3) Hit Tendencies ...These are important in knowing what a pitcher is likely to do in the future.  Giving up a lot of line drives is bad, giving up fly balls can lead to homers, and giving up ground balls tends to result in the least amount of damage.  Ground ball pitchers tend to have high BABIP values, but low ERA values, simply because they get hitters to pound the ball into the ground.  Flyball pitchers may have really low BABIP values, but really high ERAs, because they can give up more homers.

1) OPS+...Same concept as ERA+.  You adjust a hitter's OPS to his league and his park.  However, be wary of this statistic.  If two guys are close in OPS+ values, take a gander at the individual OBP and SLG values.  Having an OBP-heavy OPS tends to correlate with scoring more runs, because you're on base more often.  A point of OBP is worth more than a point of SLG.
2) BABIP...Yes, you want to know what this is for both hitters and pitchers, because the "luck" factor knows no boundaries.  BABIP can be associated with "fluke" performance, but once again, be wary.  A contact hitter will have a higher BABIP, because he puts the ball in play more often.  A ground-ball slap hitter will tend to have a higher BABIP, a fly-ball power hitter will have a weaker BABIP, and your Albert Pujols line drive hitting machines will have normalized BABIP, because he will hit the ball all over the place.  The biggest thing about offensive BABIP is that it is nice to know how often the hitter is making contact, so look at his contact rates and plate discipline.

> [GIVEN DATA]
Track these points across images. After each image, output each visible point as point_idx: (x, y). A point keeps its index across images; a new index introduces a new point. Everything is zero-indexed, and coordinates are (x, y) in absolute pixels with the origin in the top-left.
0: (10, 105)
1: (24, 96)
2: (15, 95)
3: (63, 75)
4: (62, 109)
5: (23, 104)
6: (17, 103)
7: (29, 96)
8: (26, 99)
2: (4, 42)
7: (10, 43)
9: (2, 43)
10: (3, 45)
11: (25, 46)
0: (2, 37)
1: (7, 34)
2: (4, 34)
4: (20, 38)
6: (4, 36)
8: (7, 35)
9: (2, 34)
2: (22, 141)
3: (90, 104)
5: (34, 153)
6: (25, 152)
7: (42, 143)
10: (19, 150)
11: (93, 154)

> [TASK INSTRUCTIONS]
a – In the baseball statistics text, which is worth more: a point of OBP or a point of SLG?
b – Please carry the baseball statistics text on from its last sentence.

> [TASK-BY-TASK OUTPUTS]
a – A point of OBP is worth more than a point of SLG.

b –
3) ISO...Screw singles, we want to know how much POWER a guy has.  Take the singles out of the SLG equation, and you have ISO.  For example, Jose Bautista, who led the league in HR, had an ISO of .357, which is better than the SLG for a good number of the league's players.  If a guy has a high ISO, he's getting a lot of extra base hits.

Okay, so you've seen some intermediate stats that aren't correlations.  You're simply seeing some adjusted and isolated statistics.  With a good knowledge of the first two tiers of statistics, you can probably show up most of your friends in class or your buddies over at the water cooler.  Well, it's time to bring you up to an advanced status.  These are the statistics sought by scouts, GMs, and SABR fanatics across the nation.  If you bring these up at the water cooler, you might want to invite people to sit down and discuss this over lunch.

1) xFIP..You might want to check out FIP first, but this is the adjusted version of that.  We are now in the spooky world of fielding independent statistics.  Basically, we are taking that pesky game-saving or day-ruining defense out of the equation.  Focus on what pitchers can control the most: where the ball goes and the patterns he throws certain pitches with.  We want to know, given a league-average defensive performance, how the pitcher did.  So, we look at his K rate, BB rate, Hit-By-Pitches, and Home run rates.  After all, these are the things that a defense can't control.  xFIP will show you how a pitcher would have done if you put a group of robots in the field programmed to be average in every way on defense.
2) tERA/tRA...Okay, now we're getting pretty crazy with correlations.  Take xFIP and account for the correlations for ground balls, line drives, fly balls, and popups and suddenly you have created the monster that is tERA (true earned runs average).  The simplest way to describe this is that you are trying to take the kind of balls in play a pitcher gives up, account for K rates, BB rates, HBP, and HR rates, and then normalize all of that around a league average defense.  For some people, this is just where the line is crossed.  Don't worry, I feel you on this one.  It's possible to simply look at BIP types and come up with a logical conclusion, but if you get lazy, tERA does a good job.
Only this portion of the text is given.